BEGIN DATA EXTRACT

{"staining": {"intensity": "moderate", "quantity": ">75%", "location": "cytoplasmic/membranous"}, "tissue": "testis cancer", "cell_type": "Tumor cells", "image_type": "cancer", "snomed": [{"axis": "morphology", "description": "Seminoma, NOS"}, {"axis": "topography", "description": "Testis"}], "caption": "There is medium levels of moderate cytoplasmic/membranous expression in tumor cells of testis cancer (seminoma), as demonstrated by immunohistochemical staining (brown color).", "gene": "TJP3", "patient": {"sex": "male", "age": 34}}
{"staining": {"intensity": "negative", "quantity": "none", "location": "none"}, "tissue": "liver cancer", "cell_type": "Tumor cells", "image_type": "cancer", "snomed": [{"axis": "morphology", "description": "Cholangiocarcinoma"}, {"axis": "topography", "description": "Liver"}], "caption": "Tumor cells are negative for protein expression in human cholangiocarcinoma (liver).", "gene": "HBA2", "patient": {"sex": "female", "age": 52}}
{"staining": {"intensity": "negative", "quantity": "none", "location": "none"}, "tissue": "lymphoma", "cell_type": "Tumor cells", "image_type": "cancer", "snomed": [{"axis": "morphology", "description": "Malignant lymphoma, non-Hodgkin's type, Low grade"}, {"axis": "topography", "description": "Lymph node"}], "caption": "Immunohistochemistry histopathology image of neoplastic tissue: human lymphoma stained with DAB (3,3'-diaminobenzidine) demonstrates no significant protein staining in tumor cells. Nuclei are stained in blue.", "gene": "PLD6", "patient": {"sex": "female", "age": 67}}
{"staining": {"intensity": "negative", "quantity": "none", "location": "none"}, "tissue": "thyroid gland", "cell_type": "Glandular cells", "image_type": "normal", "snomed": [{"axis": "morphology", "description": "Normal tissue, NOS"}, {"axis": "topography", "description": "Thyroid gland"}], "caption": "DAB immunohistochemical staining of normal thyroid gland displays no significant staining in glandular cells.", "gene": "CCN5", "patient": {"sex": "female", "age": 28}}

END DATA EXTRACT

▶ **PROBLEM TO SOLVE**: Each line containing "none" belongs in the answer; pick these out of the material and copy them.

▶ **SOLUTION FOR THIS EXERCISE**:
{"staining": {"intensity": "negative", "quantity": "none", "location": "none"}, "tissue": "liver cancer", "cell_type": "Tumor cells", "image_type": "cancer", "snomed": [{"axis": "morphology", "description": "Cholangiocarcinoma"}, {"axis": "topography", "description": "Liver"}], "caption": "Tumor cells are negative for protein expression in human cholangiocarcinoma (liver).", "gene": "HBA2", "patient": {"sex": "female", "age": 52}}
{"staining": {"intensity": "negative", "quantity": "none", "location": "none"}, "tissue": "lymphoma", "cell_type": "Tumor cells", "image_type": "cancer", "snomed": [{"axis": "morphology", "description": "Malignant lymphoma, non-Hodgkin's type, Low grade"}, {"axis": "topography", "description": "Lymph node"}], "caption": "Immunohistochemistry histopathology image of neoplastic tissue: human lymphoma stained with DAB (3,3'-diaminobenzidine) demonstrates no significant protein staining in tumor cells. Nuclei are stained in blue.", "gene": "PLD6", "patient": {"sex": "female", "age": 67}}
{"staining": {"intensity": "negative", "quantity": "none", "location": "none"}, "tissue": "thyroid gland", "cell_type": "Glandular cells", "image_type": "normal", "snomed": [{"axis": "morphology", "description": "Normal tissue, NOS"}, {"axis": "topography", "description": "Thyroid gland"}], "caption": "DAB immunohistochemical staining of normal thyroid gland displays no significant staining in glandular cells.", "gene": "CCN5", "patient": {"sex": "female", "age": 28}}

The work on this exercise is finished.